Why This Discovery Matters
The significance of this result extends far beyond one planet. 55 Cancri e is a stand-in for an entire class of rocky worlds — close-orbiting super-Earths — that are among the most common types of planets found in the galaxy. Understanding whether these worlds can hold atmospheres has direct implications for how we estimate the prevalence of potentially habitable planets.
If worlds like 55 Cancri e are routinely stripped bare by stellar radiation and tidal forces, it narrows the window considerably.
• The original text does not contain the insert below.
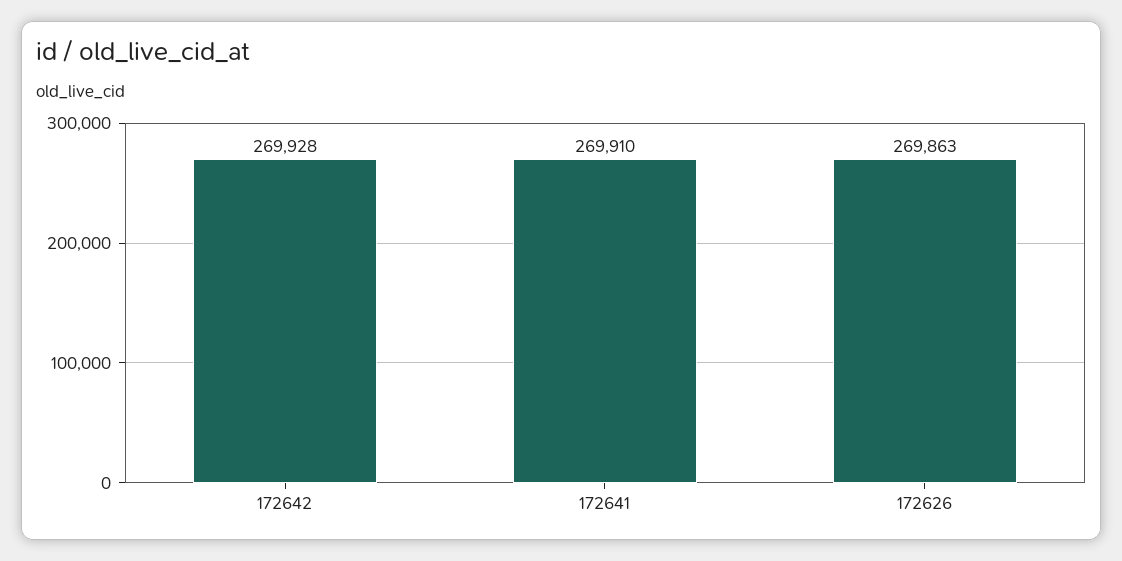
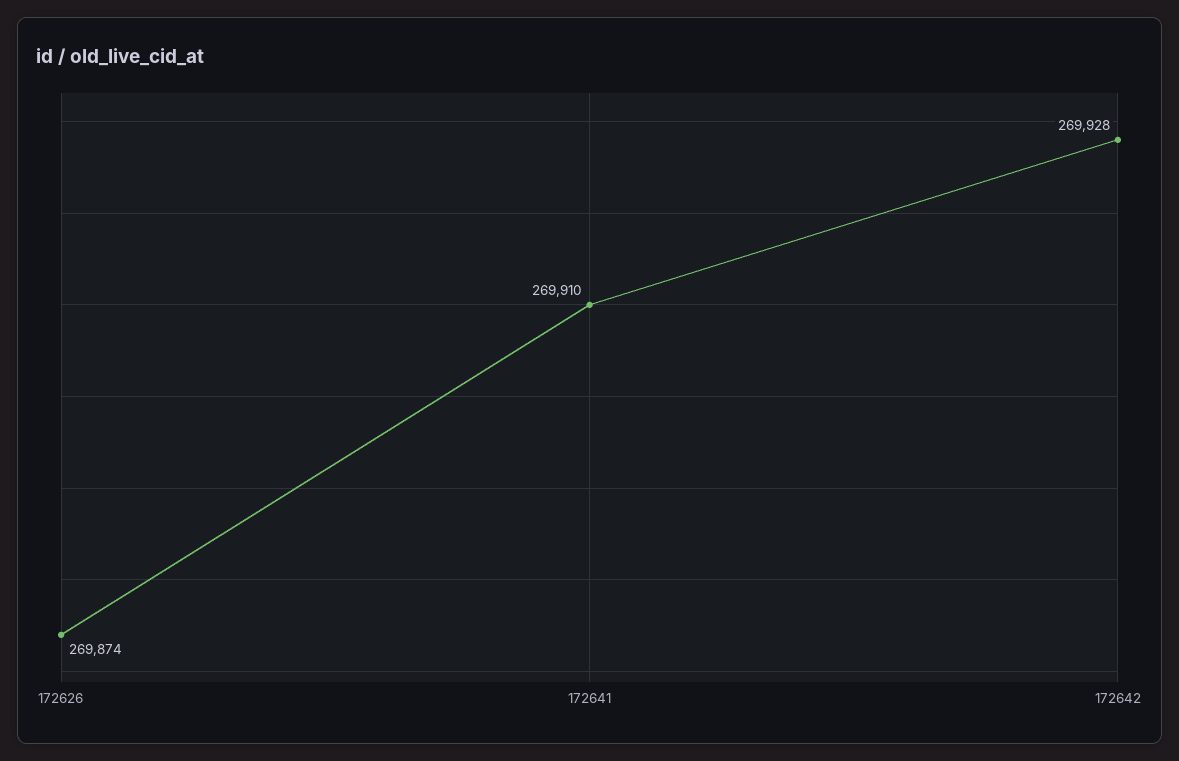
172626: 269863 -> 269874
And Webb is only beginning its survey of rocky exoplanets. Future observations of worlds in more hospitable orbits — including planets in the habitable zones of their stars — will help astronomers determine whether 55 Cancri e is typical or an extreme outlier.
The Bigger Picture
There are billions of rocky planets in the Milky Way alone. Some are hellish, tidally locked infernos like 55 Cancri e. Others may sit in gentler orbits, wrapped in atmospheres that could support liquid water. Webb is giving us the tools, for the first time in human history, to tell the difference — not through inference or modeling, but through direct observation of real worlds light-years away.
FREQUENTLY ASKED
Does 55 Cancri e have an atmosphere? ▾
No. Observations by the James Webb Space Telescope found no detectable atmosphere on 55 Cancri e — the planet is a bare, exposed rocky surface with no protective gas layer.
How hot is 55 Cancri e? ▾
The dayside of 55 Cancri e reaches temperatures exceeding 1,300 degrees Fahrenheit, hot enough to melt many metals, due to its extreme proximity to its host star.
How far away is 55 Cancri e from Earth? ▾
55 Cancri e is located approximately 41 light-years from Earth in the constellation Cancer.
What does tidally locked mean for a planet? ▾
A tidally locked planet permanently shows the same face to its star, meaning one hemisphere is in endless daylight while the other is in permanent darkness with no rotation cycle.
How does 55 Cancri e compare in size to Earth? ▾
55 Cancri e is roughly twice the diameter of Earth and about eight times its mass, placing it in the category of planets known as super-Earths.
Can the James Webb Space Telescope detect atmospheres on exoplanets? ▾
Yes — Webb can analyze the light from distant planets to identify atmospheric gases through a technique called transmission spectroscopy, making it the most powerful tool ever built for this purpose.